Авторы диагностического руководства намеренно пошли на этот компромисс, так как это позволило повысить надежность диагностических критериев. Но платой за надежность критериев[64] стала утрата гетерогенности в восприятии зависимости. К примеру, сегодня среди правозащитников и активистов распространено мнение, что следует заменить термин «человек с зависимостью» термином «человек с расстройством употребления психоактивных веществ», так как последний является более сострадательным и менее стигматизирующим. Однако предложенные термины нельзя считать полностью равнозначными: диагноз «расстройство употребления психоактивных веществ» охватывает множество людей, испытывающих проблемы с веществами, однако не обязательно чувствующих по этому поводу внутренний конфликт или идентифицирующих себя как зависимых.
Альтернативная стратегия состоит в том, чтобы провести более четкие разграничения внутри этого гетерогенного поля. Аристотель считал целесообразным выделить несколько типов акрасии и отличать «сознательную» акрасию от более губительной «невоздержанности», когда человек импульсивно следует своим страстям и желаниям. Аналогичным образом американский философ Гарри Франкфурт в знаменитой статье 1971 года[65] проводит различие между «добровольным» и «недобровольным» наркоманом: и тот и другой испытывают желание принять наркотик, однако добровольный наркоман не испытывает по этому поводу внутреннего конфликта, тогда как недобровольный не хочет этого хотеть. «Недобровольный» наркоман, таким образом, имеет субъективную зависимость, как Августин Блаженный или моя пациентка Сьюзен, которая страдает от ощущения утраты контроля. Александр Македонский, скорее всего, относился к типу «добровольных», как и бесчисленные завсегдатаи отделений неотложной помощи и палат интенсивной терапии.
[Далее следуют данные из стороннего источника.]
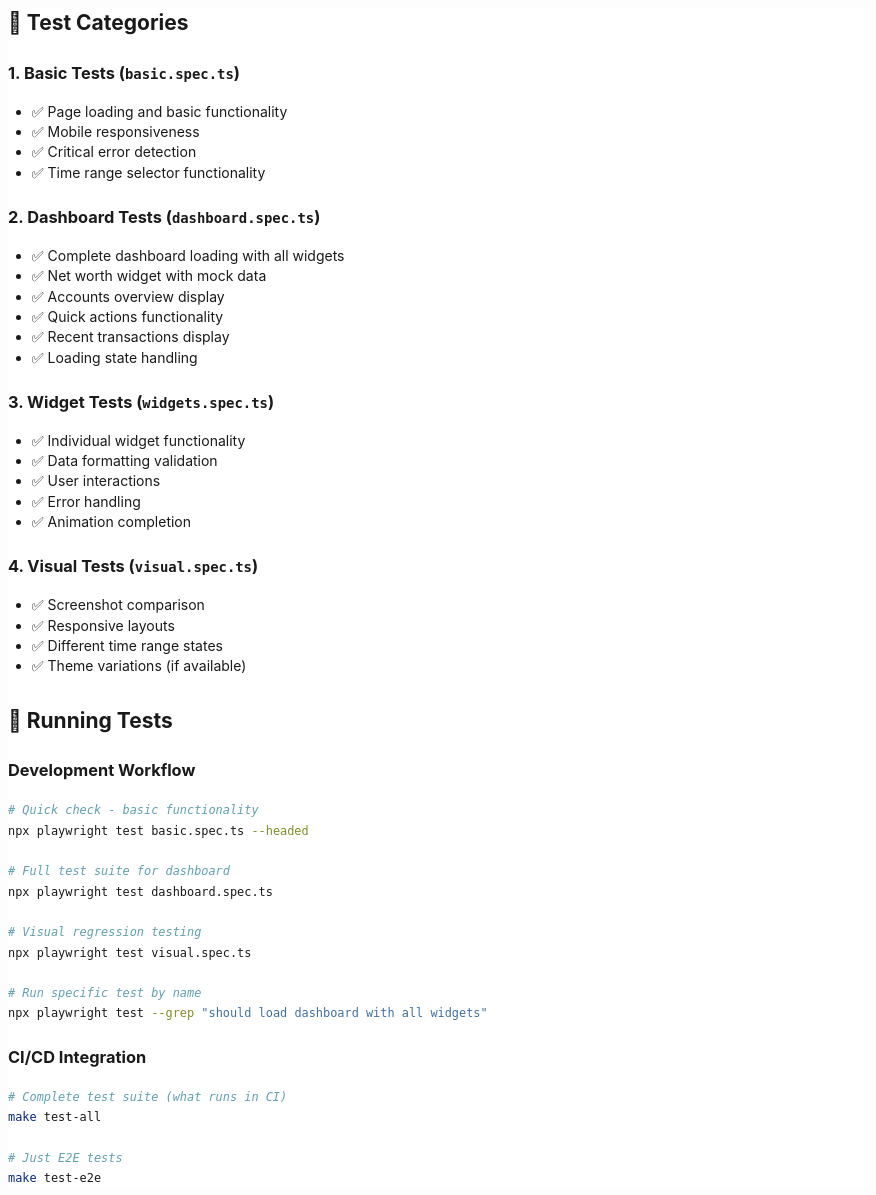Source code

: ## 🎯 Test Categories

### 1. Basic Tests (`basic.spec.ts`)
- ✅ Page loading and basic functionality
- ✅ Mobile responsiveness
- ✅ Critical error detection
- ✅ Time range selector functionality

### 2. Dashboard Tests (`dashboard.spec.ts`)
- ✅ Complete dashboard loading with all widgets
- ✅ Net worth widget with mock data
- ✅ Accounts overview display
- ✅ Quick actions functionality
- ✅ Recent transactions display
- ✅ Loading state handling

### 3. Widget Tests (`widgets.spec.ts`)
- ✅ Individual widget functionality
- ✅ Data formatting validation
- ✅ User interactions
- ✅ Error handling
- ✅ Animation completion

### 4. Visual Tests (`visual.spec.ts`)
- ✅ Screenshot comparison
- ✅ Responsive layouts
- ✅ Different time range states
- ✅ Theme variations (if available)

## 🧪 Running Tests

### Development Workflow
```bash
# Quick check - basic functionality
npx playwright test basic.spec.ts --headed

# Full test suite for dashboard
npx playwright test dashboard.spec.ts

# Visual regression testing
npx playwright test visual.spec.ts

# Run specific test by name
npx playwright test --grep "should load dashboard with all widgets"
```

### CI/CD Integration
```bash
# Complete test suite (what runs in CI)
make test-all

# Just E2E tests
make test-e2e
```
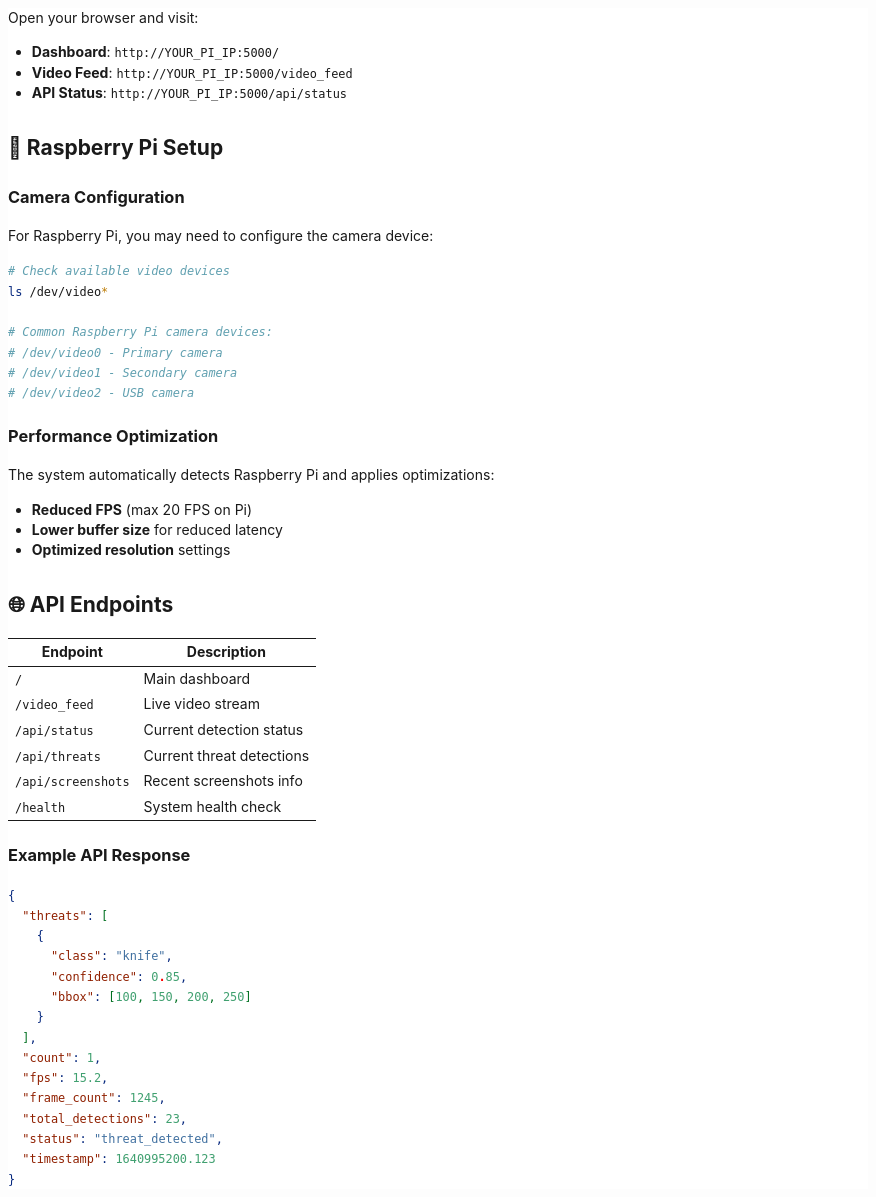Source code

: Open your browser and visit:
- **Dashboard**: `http://YOUR_PI_IP:5000/`
- **Video Feed**: `http://YOUR_PI_IP:5000/video_feed`
- **API Status**: `http://YOUR_PI_IP:5000/api/status`

## 🍓 Raspberry Pi Setup

### Camera Configuration

For Raspberry Pi, you may need to configure the camera device:

```bash
# Check available video devices
ls /dev/video*

# Common Raspberry Pi camera devices:
# /dev/video0 - Primary camera
# /dev/video1 - Secondary camera
# /dev/video2 - USB camera
```

### Performance Optimization

The system automatically detects Raspberry Pi and applies optimizations:

- **Reduced FPS** (max 20 FPS on Pi)
- **Lower buffer size** for reduced latency
- **Optimized resolution** settings

## 🌐 API Endpoints

| Endpoint | Description |
|----------|-------------|
| `/` | Main dashboard |
| `/video_feed` | Live video stream |
| `/api/status` | Current detection status |
| `/api/threats` | Current threat detections |
| `/api/screenshots` | Recent screenshots info |
| `/health` | System health check |

### Example API Response

```json
{
  "threats": [
    {
      "class": "knife",
      "confidence": 0.85,
      "bbox": [100, 150, 200, 250]
    }
  ],
  "count": 1,
  "fps": 15.2,
  "frame_count": 1245,
  "total_detections": 23,
  "status": "threat_detected",
  "timestamp": 1640995200.123
}
```
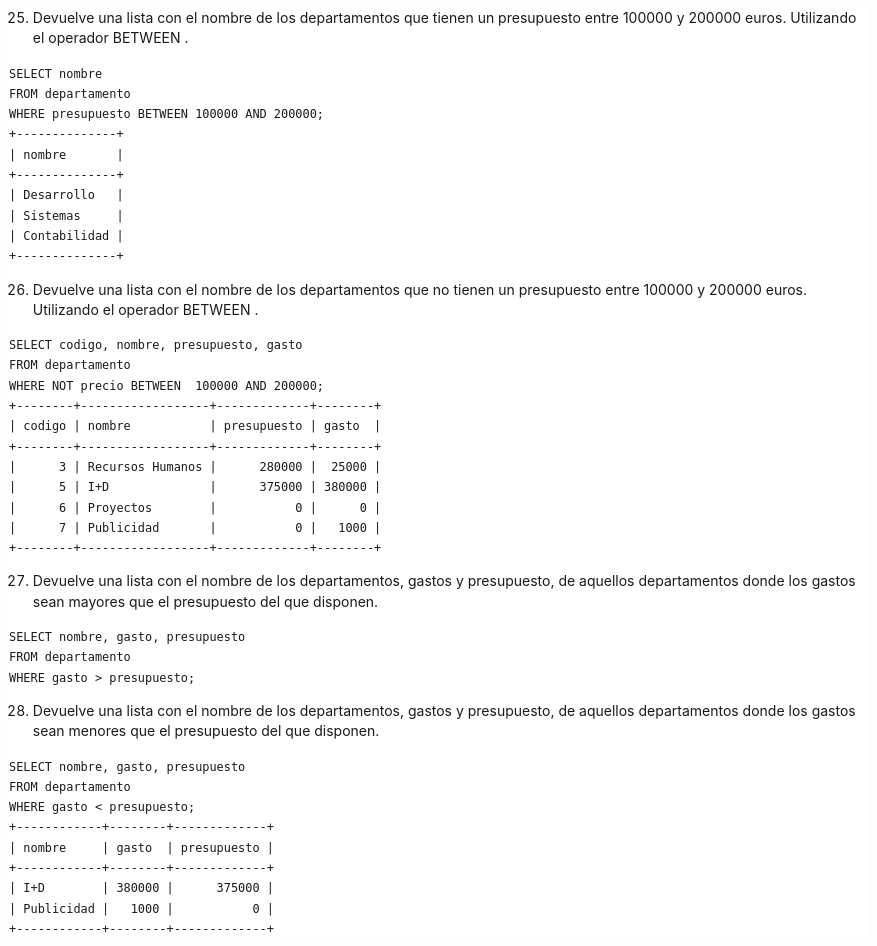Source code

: 25. Devuelve una lista con el nombre de los departamentos que tienen un presupuesto entre 100000 y 200000 euros. Utilizando el operador BETWEEN .

```mysql
SELECT nombre
FROM departamento
WHERE presupuesto BETWEEN 100000 AND 200000;
+--------------+
| nombre       |
+--------------+
| Desarrollo   |
| Sistemas     |
| Contabilidad |
+--------------+
```

26. Devuelve una lista con el nombre de los departamentos que no tienen un presupuesto entre 100000 y 200000 euros. Utilizando el operador BETWEEN .

```mysql
SELECT codigo, nombre, presupuesto, gasto 
FROM departamento
WHERE NOT precio BETWEEN  100000 AND 200000;
+--------+------------------+-------------+--------+
| codigo | nombre           | presupuesto | gasto  |
+--------+------------------+-------------+--------+
|      3 | Recursos Humanos |      280000 |  25000 |
|      5 | I+D              |      375000 | 380000 |
|      6 | Proyectos        |           0 |      0 |
|      7 | Publicidad       |           0 |   1000 |
+--------+------------------+-------------+--------+
```

27. Devuelve una lista con el nombre de los departamentos, gastos y presupuesto, de aquellos departamentos donde los gastos sean mayores que el presupuesto del que disponen.

```mysql
SELECT nombre, gasto, presupuesto 
FROM departamento
WHERE gasto > presupuesto;
```

28. Devuelve una lista con el nombre de los departamentos, gastos y presupuesto, de aquellos departamentos donde los gastos sean menores que el presupuesto del que disponen.

```mysql
SELECT nombre, gasto, presupuesto 
FROM departamento
WHERE gasto < presupuesto;
+------------+--------+-------------+
| nombre     | gasto  | presupuesto |
+------------+--------+-------------+
| I+D        | 380000 |      375000 |
| Publicidad |   1000 |           0 |
+------------+--------+-------------+
```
Диагностика тонкое искусство, и она лишь осложняется объемом работы, которую влечет за собой тот или иной диагноз. От того, считаем мы то или иное заболевание психическим нарушением или нет, зависит очень и очень многое[66] не только в медицине, но и в юриспруденции, политике и социологии: это влияет на страховые выплаты, на вынесение обвинительного или оправдательного приговора, на философию и этику, поскольку, называя что-либо болезнью, мы тем самым признаем это состояние недобровольным, а следовательно, признаем, что человек не несет за него вины. Диагноз «расстройство» может означать разное для разных людей: для ученого, который ищет финансирование на свои исследования, для врача, который объясняет пациенту риски и варианты лечения, для правозащитника, который борется за социальные изменения, и, в конце концов, для человека, который пытается осознать свою идентичность.